--- Entries shown Enclosed Below ---

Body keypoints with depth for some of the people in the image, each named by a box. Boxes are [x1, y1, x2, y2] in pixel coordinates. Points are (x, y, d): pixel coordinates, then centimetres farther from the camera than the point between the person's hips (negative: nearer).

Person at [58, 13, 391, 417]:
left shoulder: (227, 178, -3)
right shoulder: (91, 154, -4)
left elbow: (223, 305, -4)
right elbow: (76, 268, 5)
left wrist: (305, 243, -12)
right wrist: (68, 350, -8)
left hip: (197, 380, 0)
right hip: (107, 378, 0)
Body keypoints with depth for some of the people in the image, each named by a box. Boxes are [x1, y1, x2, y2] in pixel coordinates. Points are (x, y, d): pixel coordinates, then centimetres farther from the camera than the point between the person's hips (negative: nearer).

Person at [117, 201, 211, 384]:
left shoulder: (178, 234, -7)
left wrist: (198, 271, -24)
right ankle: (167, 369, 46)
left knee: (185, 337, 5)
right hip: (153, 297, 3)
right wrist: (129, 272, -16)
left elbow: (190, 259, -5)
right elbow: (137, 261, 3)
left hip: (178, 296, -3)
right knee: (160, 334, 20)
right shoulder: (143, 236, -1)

--- End of Enclosed Entries shown ---
--- Entries shown Enclosed Below ---

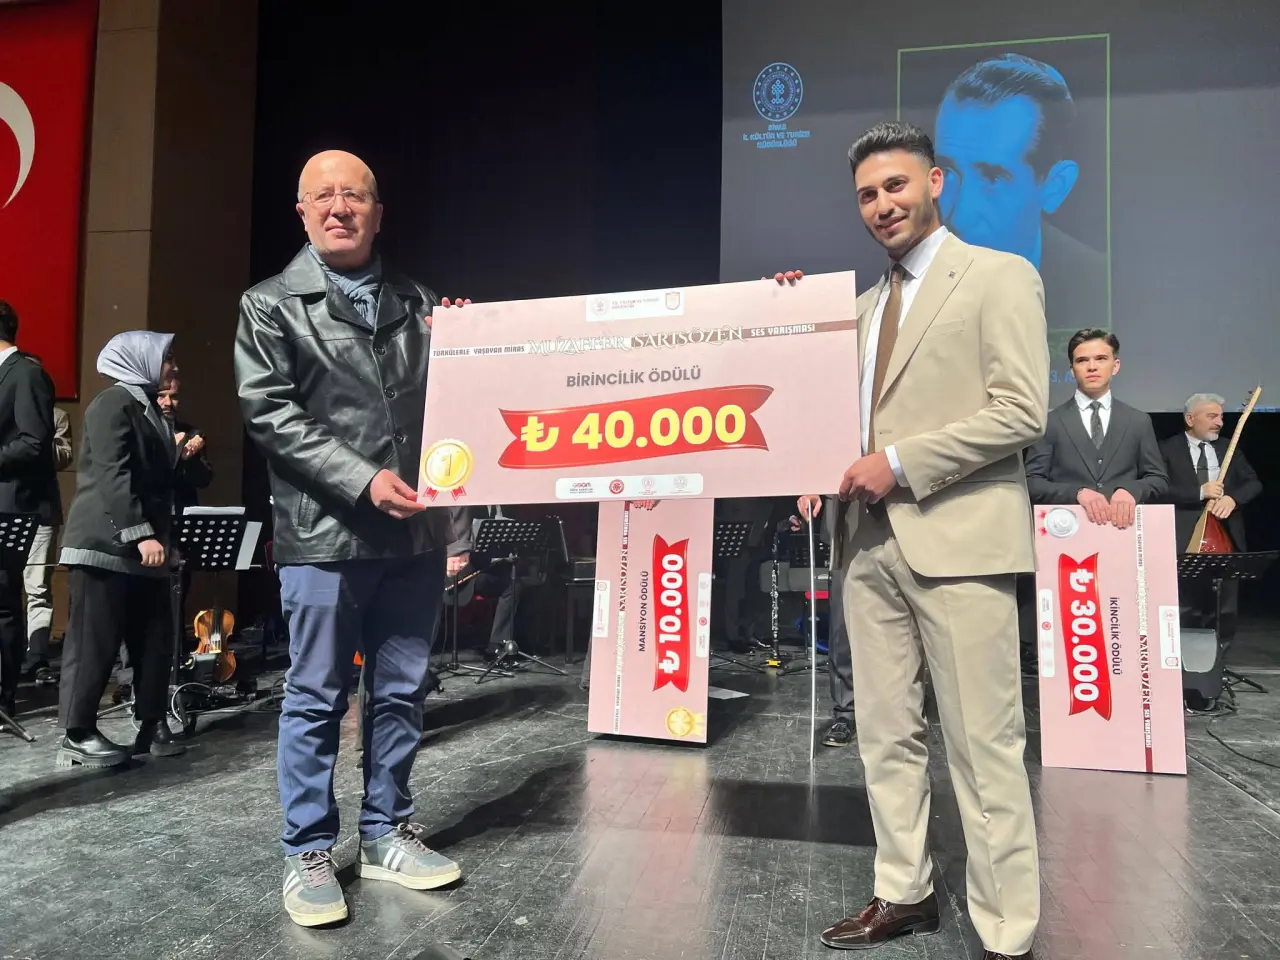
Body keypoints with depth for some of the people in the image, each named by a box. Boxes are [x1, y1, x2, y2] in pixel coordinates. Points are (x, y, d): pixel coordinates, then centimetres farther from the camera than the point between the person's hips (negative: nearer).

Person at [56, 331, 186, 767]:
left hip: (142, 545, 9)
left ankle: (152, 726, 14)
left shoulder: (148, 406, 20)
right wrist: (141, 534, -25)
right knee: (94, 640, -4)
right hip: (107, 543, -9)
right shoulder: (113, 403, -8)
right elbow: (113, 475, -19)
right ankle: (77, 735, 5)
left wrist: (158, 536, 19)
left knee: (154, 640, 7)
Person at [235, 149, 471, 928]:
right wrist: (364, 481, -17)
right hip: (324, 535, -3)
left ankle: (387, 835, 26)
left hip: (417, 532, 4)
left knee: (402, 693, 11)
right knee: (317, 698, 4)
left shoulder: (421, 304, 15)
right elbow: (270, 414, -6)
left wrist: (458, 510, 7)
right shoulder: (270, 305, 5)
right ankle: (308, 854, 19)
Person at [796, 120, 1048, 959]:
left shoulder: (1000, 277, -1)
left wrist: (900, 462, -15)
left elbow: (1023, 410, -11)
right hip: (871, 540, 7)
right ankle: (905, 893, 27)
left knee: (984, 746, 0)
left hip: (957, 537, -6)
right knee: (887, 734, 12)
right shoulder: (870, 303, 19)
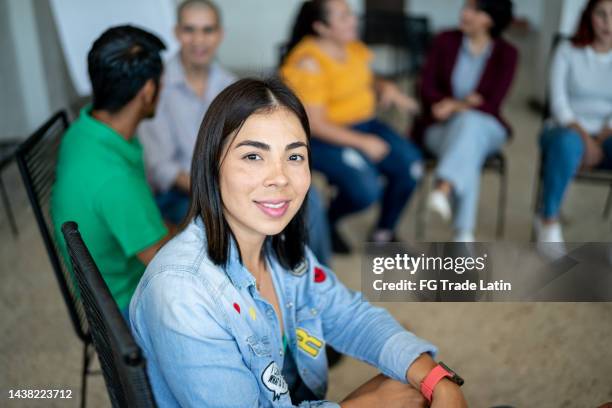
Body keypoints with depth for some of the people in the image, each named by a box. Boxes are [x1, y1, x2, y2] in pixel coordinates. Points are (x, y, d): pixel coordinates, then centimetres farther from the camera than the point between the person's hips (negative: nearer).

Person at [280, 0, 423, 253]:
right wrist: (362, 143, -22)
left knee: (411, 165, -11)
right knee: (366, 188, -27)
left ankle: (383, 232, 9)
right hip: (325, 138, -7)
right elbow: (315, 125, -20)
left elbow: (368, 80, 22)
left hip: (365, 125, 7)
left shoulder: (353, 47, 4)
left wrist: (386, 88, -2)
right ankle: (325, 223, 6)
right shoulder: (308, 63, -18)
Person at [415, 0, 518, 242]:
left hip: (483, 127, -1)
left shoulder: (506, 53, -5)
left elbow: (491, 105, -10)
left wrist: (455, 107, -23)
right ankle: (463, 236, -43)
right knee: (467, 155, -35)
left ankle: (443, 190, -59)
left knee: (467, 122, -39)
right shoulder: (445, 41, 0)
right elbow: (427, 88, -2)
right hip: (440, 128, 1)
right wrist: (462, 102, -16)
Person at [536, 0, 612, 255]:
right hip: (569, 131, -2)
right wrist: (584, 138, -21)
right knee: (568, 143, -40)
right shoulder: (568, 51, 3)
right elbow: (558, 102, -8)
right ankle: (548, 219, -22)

--- End of Enclosed Entries shown ---

### Your goal:
Would you count the lines in the data that contain the word "elbow" and state only the number?

### Written answer:
12